La spectroscopie de corrélation de fluorescence (FCS) est une méthode de mesure hydrodynamique, au même titre que l'anisotropie de fluorescence résolue en temps (TFA). Alors que la TFA permet l'étude de la diffusion moléculaire de rotation, la FCS mesure la diffusion de translation de molécules fluorescentes qui diffusent librement à travers un petit volume d'observation. La diffusion de translation est alors appréhendée par l'analyse temporelle des fluctuations d'intensité de fluorescence qui correspondent aux « entrées-sorties » des espèces moléculaires diluées à travers le volume. Ce volume peut être compris entre 0.2 et 1 fl, il est généré soit par le « pinhole » d'un microscope confocal sous excitation un photon, soit par une excitation deux photons intrinsèquement confinée (c'est le cas de notre montage). Les fluctuations d'intensités ne seront visibles que pour des solutions très diluées, de l'ordre du nanomolaire, donnant un nombre très réduit de molécules se trouvant en moyenne simultanément dans le volume d'observation. Pour autant, la FCS n'est pas à proprement parler une méthode d'étude à l'échelle de la molécule unique, mais elle s'adresse à un nombre limité de molécules.

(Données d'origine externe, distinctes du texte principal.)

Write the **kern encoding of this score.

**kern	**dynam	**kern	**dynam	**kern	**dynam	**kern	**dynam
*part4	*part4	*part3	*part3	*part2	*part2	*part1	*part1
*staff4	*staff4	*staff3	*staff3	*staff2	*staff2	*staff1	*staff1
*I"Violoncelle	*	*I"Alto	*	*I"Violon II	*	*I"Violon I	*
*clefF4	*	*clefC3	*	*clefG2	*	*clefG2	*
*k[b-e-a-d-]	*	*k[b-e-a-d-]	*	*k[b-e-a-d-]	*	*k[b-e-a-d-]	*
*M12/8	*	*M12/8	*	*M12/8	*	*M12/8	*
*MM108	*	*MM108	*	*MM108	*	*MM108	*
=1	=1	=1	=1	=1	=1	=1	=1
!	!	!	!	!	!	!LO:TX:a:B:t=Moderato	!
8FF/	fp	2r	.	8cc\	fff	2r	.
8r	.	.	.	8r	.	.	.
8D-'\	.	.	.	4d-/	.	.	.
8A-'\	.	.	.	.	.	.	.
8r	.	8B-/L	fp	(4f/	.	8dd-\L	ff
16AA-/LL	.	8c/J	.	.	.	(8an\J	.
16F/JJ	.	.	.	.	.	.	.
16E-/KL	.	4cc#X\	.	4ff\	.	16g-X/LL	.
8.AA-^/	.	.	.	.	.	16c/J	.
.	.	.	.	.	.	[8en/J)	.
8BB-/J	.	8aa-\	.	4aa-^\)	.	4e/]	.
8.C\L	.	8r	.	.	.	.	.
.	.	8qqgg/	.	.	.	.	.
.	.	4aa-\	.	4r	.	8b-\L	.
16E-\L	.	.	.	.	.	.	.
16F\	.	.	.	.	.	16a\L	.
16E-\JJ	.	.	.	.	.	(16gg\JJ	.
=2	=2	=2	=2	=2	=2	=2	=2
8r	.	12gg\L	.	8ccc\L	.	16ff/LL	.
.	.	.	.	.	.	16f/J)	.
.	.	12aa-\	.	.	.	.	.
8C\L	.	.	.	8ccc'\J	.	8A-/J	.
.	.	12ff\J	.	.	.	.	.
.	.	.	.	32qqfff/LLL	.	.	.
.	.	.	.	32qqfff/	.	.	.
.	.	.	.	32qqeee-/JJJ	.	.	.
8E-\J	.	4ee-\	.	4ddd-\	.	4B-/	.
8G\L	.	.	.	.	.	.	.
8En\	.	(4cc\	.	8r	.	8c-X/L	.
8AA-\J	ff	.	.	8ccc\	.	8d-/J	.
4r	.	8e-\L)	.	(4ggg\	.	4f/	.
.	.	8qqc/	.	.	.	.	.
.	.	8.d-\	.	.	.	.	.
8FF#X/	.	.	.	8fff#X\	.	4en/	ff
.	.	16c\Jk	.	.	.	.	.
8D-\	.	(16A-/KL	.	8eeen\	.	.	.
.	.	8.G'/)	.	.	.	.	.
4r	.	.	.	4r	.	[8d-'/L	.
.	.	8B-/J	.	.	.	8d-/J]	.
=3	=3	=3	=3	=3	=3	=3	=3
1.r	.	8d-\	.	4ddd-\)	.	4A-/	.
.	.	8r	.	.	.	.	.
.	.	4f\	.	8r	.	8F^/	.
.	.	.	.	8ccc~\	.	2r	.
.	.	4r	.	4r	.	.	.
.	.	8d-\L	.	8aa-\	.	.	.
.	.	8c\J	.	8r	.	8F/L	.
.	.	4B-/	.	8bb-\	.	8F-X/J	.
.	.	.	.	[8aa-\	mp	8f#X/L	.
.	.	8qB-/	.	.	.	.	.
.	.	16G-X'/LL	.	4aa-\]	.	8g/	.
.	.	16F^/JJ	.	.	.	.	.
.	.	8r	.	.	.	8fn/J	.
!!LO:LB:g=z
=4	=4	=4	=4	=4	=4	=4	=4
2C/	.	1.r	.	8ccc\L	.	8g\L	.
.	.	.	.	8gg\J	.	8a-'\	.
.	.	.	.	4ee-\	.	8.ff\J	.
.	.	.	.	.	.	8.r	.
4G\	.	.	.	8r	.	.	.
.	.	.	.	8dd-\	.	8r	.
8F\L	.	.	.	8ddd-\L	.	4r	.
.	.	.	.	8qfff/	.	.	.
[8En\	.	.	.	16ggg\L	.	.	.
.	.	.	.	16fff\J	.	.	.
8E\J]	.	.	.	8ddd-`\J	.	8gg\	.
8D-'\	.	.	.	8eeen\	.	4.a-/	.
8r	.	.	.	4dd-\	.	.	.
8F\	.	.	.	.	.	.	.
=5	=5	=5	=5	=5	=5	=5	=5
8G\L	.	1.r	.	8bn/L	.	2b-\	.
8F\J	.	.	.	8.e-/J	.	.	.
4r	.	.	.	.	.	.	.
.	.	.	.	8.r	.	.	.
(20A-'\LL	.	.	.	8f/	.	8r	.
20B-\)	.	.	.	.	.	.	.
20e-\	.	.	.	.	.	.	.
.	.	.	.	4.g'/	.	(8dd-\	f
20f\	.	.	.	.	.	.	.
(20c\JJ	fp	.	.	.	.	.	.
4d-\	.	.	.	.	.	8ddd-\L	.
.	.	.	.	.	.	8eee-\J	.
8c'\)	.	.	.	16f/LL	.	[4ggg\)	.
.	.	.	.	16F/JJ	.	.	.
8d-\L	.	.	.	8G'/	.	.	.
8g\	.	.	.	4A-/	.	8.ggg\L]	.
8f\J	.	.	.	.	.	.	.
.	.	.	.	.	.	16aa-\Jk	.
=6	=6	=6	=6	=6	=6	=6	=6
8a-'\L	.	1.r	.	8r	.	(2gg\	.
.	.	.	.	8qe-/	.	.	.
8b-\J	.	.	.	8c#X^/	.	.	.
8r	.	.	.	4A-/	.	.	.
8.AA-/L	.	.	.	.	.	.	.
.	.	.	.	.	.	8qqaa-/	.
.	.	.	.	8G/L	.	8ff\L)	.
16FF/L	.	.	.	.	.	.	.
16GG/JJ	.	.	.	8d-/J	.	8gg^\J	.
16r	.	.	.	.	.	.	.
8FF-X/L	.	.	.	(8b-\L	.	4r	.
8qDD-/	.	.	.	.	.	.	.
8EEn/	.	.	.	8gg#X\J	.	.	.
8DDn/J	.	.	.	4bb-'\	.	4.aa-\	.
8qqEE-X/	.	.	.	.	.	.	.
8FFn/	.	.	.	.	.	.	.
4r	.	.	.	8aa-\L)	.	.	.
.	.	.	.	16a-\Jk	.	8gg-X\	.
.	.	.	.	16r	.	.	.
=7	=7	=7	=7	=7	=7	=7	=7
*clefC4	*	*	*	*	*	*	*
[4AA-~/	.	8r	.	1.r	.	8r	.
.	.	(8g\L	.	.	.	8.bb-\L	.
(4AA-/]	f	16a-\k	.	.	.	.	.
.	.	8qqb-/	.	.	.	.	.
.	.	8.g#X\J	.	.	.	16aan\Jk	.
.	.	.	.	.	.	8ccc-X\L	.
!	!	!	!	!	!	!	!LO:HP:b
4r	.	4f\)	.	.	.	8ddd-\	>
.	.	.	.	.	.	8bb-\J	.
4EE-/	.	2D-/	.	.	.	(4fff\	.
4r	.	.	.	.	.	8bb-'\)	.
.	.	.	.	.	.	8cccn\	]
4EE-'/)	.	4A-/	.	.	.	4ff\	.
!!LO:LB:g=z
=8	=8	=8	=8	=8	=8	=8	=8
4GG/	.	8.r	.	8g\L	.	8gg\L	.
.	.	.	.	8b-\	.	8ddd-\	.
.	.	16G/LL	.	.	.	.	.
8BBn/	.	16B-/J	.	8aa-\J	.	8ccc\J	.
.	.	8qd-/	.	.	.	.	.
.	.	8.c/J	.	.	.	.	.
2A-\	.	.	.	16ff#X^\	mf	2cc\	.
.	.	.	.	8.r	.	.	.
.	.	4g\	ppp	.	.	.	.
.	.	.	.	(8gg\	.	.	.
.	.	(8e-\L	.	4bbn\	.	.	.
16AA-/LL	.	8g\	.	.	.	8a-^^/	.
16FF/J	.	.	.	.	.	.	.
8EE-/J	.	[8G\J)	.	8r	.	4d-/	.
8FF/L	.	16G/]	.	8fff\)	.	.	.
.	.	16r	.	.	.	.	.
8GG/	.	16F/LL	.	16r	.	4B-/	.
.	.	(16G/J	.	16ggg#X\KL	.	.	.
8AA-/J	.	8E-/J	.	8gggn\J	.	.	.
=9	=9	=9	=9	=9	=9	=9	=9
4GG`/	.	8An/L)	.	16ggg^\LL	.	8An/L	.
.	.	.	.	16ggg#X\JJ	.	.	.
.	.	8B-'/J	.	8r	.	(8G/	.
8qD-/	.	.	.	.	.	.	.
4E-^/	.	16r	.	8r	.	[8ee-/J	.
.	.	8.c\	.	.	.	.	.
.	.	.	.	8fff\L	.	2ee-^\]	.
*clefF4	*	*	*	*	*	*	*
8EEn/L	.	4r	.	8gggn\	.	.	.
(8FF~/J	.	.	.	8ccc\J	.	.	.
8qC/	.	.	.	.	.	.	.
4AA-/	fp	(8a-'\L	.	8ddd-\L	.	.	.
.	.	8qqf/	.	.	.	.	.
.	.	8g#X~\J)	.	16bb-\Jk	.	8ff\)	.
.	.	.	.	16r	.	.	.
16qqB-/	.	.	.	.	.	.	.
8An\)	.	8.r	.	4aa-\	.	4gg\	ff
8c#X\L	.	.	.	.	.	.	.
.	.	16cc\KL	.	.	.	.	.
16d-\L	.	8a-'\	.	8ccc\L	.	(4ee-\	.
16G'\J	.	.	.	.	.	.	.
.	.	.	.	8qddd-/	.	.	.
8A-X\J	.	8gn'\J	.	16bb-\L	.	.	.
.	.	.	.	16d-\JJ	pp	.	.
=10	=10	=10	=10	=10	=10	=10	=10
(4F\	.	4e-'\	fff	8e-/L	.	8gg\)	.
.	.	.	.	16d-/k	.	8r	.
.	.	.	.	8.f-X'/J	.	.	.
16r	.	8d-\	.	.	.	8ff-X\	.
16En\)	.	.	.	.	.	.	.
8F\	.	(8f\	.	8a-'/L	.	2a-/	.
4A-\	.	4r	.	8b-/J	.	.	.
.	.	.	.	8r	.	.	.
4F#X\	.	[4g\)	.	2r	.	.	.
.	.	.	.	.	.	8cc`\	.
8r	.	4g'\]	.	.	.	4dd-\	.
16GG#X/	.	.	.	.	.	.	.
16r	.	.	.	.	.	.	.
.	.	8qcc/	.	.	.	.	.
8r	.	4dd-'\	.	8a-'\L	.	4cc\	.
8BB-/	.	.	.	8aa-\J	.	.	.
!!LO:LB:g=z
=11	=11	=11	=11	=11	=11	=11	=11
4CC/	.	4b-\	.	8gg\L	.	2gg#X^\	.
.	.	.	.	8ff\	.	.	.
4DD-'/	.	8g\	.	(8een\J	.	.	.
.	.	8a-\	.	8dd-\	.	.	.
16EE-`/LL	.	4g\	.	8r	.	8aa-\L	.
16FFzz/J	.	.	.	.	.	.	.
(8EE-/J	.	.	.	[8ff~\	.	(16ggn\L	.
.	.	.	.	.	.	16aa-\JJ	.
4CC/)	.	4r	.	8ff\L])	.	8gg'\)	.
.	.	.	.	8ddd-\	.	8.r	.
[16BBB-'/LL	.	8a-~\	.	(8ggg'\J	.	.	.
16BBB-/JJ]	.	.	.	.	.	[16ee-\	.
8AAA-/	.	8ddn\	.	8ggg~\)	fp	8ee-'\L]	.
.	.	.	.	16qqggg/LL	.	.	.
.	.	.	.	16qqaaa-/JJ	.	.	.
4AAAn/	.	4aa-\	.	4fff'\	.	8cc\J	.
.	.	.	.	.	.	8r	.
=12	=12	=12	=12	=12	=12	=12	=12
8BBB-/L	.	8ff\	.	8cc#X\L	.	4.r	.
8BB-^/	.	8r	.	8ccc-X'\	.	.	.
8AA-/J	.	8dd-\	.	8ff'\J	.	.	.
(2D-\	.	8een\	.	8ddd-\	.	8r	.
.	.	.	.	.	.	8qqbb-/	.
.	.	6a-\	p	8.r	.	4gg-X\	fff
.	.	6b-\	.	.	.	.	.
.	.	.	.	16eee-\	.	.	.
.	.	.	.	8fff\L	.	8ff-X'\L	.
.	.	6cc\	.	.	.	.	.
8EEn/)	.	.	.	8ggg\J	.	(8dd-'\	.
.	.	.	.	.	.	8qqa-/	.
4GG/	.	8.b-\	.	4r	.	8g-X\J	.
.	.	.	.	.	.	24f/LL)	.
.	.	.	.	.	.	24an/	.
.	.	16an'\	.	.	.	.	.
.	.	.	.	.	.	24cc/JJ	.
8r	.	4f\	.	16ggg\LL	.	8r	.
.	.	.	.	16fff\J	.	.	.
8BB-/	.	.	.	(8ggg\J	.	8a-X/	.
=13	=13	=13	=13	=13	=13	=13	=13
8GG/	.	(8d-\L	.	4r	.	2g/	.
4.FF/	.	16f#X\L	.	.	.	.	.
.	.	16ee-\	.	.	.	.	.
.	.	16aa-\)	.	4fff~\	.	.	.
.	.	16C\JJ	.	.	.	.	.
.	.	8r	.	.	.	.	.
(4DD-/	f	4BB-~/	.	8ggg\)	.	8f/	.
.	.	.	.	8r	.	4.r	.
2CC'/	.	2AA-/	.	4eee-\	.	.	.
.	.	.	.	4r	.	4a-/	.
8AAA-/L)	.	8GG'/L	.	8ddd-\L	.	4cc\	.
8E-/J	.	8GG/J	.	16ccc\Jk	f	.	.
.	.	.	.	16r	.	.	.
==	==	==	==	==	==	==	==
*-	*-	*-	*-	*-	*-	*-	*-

L'analyse des fluctuations d'intensité par la fonction d'autocorrélation permet de connaître le temps de résidence moyen tau(D) des molécules dans le volume d'observation. La constante de diffusion de translation est alors calculée après estimation des paramètres géométriques qui définissent le volume. Un autre paramètre est accessible par la méthode de FCS : il s'agit de la concentration qui est appréhendée par la valeur de l'amplitude initiale de la fonction d'autocorrélation.

La spectroscopie de corrélation croisée de fluorescence (FCCS) permet de contourner le problème de sensibilité au changement de taille qui peut être rencontré. La FCCS permet de mesurer la corrélation croisée des fluctuations de fluorescence de deux espèces moléculaires d'intérêt, chacune marquée par un fluorophore spectralement distinct. Un montage expérimental de FCCS est très semblable à un montage de FCS, à ceci près qu'il nécessite deux détecteurs combinés à deux sources d'excitation, même si plusieurs montages expérimentaux sont basés sur une unique source d'excitation deux photons. Cette approche permet alors de quantifier le degré de concomitance de diffusion des deux espèces à travers le volume d'observation, et donc d'estimer la quantité d'espèces en interaction, i.e. doublement fluorescentes, en se référant à l'amplitude de la fonction de corrélation croisée. Contrairement au transfert résonnant d'énergie (FRET) dont le signal dépend fortement de la distance entre les deux marqueurs (appelés respectivement donneur et accepteur) et de leur orientation respective, le signal FCCS ne tient pas compte dans l'absolue de notion de distance entre les deux marqueurs. Ceci peut être perçu comme un avantage dans certaines situations mais aussi comme un inconvénient selon le type d'application et la question biologique sous-jacente.   

Matériel*
- Laser Mai Tai Spectra Physics (690-1040 nm, fs)
- Microscope inversé TE2000 NIKON
- Deux photodiodes à avalanches (Perkin-Elmer, SPCM-AQR-14)
- Corrélateur digital ALV 6000

Nature des échantillons
Activités enzymatiques
Interactions Protéine-Protéine
Interactions Protéine-ADN

Expériences
Spectroscopie de Corrélation de Fluorescence (FCS) et Spectroscopie de Corrélation Croisée de Fluorescence (FCCS)

* Ce montage expérimental dans son ensemble est dupliqué au niveau de la plateforme d'imagerie du LBPA pour les études cellulaires en FCS. Le matériel évoqué ci-dessus est alors couplé à un microscope confocal Leica mais tire partie aussi de l'excitation multiphotonique.